▸ **Exercise tasks**:
- A) Duplicate the post about pandas groupby results in full, word for word.
- B) Show each line of the entries that contains the string "elevation". Case counts.

▸ **Text block**:
To make my code faster, I want to switch from Excel input to CSV input data. First, I create two df's that are exactly the same.
demand_data = pd.ExcelFile("Input Data\Historical Demand.xlsx")
FY20 = pd.read_excel(demand_data, 'Data FY20')
FY20b = pd.read_csv("Input Data\Historical Demand FY20.csv")
The resulting df's are: Based on Excel Based on CSV
Next, I want to group my df by some columns using pandas groupby and sum over some colums. I use the following code:
FY20 = FY20.groupby(['SKU', 'Material', 'Plant'])[["OrderQuantity","DeliveredQuantity"]].sum().reset_index()
FY20b = FY20b.groupby(['SKU', 'Material', 'Plant'])[["OrderQuantity","DeliveredQuantity"]].sum().reset_index()
This is the result: Result based on Excel DF Result based on CSV DF
This does not make any sense to me, since the two dataframes are exactly the same, but the result is not. How do I get the same groupby result from the CSV based dataframe?

▸ **Material shown**:
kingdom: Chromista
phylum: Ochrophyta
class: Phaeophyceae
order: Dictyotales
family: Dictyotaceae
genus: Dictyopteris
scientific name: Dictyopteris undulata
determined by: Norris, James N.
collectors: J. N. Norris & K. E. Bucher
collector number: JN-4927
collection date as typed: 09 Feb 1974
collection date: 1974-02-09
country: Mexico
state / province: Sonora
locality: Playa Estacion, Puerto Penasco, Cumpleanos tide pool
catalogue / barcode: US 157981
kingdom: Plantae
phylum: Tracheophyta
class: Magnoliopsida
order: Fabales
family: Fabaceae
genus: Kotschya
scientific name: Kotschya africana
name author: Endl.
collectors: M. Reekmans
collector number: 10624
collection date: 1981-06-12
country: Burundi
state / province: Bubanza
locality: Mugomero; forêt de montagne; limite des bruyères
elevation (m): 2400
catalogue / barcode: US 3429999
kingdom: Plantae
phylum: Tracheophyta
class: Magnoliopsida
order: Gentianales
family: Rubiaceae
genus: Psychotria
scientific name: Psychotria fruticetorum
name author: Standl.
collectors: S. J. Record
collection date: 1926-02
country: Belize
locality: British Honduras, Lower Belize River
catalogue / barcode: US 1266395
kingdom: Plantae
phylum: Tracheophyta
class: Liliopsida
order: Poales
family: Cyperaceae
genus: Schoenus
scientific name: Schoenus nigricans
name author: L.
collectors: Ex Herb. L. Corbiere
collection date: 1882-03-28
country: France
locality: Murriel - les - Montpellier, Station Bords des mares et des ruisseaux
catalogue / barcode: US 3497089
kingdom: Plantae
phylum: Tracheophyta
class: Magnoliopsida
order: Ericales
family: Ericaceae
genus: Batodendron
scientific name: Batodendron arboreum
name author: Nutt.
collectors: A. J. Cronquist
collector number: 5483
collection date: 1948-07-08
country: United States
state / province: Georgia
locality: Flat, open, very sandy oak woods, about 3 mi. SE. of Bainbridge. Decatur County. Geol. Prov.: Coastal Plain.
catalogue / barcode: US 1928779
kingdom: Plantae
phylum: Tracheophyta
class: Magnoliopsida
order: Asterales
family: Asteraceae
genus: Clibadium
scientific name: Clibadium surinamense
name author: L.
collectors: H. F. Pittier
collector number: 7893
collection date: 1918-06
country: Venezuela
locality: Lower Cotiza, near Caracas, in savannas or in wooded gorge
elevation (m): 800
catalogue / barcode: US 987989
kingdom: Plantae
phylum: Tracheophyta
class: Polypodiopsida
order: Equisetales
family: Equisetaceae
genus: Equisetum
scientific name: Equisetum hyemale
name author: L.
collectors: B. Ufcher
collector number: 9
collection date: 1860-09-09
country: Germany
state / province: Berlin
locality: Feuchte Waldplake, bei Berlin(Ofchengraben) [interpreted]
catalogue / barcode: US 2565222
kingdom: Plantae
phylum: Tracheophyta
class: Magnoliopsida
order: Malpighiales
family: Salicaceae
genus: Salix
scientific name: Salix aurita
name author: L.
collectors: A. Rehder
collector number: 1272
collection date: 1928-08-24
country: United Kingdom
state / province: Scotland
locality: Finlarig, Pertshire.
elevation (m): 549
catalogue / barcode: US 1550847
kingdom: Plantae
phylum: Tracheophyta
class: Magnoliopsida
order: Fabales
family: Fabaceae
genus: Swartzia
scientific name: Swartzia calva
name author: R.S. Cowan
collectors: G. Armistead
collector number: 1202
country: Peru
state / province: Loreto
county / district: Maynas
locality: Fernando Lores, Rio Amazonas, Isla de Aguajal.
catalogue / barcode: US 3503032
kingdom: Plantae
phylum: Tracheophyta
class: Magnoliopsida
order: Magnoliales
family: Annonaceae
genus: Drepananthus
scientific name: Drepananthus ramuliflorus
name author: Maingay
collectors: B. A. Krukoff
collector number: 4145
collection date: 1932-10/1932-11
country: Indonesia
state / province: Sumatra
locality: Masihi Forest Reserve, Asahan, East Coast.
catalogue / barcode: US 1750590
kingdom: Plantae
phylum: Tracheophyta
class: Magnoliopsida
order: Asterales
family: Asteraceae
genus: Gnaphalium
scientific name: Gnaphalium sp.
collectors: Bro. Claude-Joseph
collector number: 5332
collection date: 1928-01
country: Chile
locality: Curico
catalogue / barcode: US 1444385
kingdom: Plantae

▸ **Task-by-task outputs**:
- A)
To make my code faster, I want to switch from Excel input to CSV input data. First, I create two df's that are exactly the same.
demand_data = pd.ExcelFile("Input Data\Historical Demand.xlsx")
FY20 = pd.read_excel(demand_data, 'Data FY20')
FY20b = pd.read_csv("Input Data\Historical Demand FY20.csv")
The resulting df's are: Based on Excel Based on CSV
Next, I want to group my df by some columns using pandas groupby and sum over some colums. I use the following code:
FY20 = FY20.groupby(['SKU', 'Material', 'Plant'])[["OrderQuantity","DeliveredQuantity"]].sum().reset_index()
FY20b = FY20b.groupby(['SKU', 'Material', 'Plant'])[["OrderQuantity","DeliveredQuantity"]].sum().reset_index()
This is the result: Result based on Excel DF Result based on CSV DF
This does not make any sense to me, since the two dataframes are exactly the same, but the result is not. How do I get the same groupby result from the CSV based dataframe?

- B)
elevation (m): 2400
elevation (m): 800
elevation (m): 549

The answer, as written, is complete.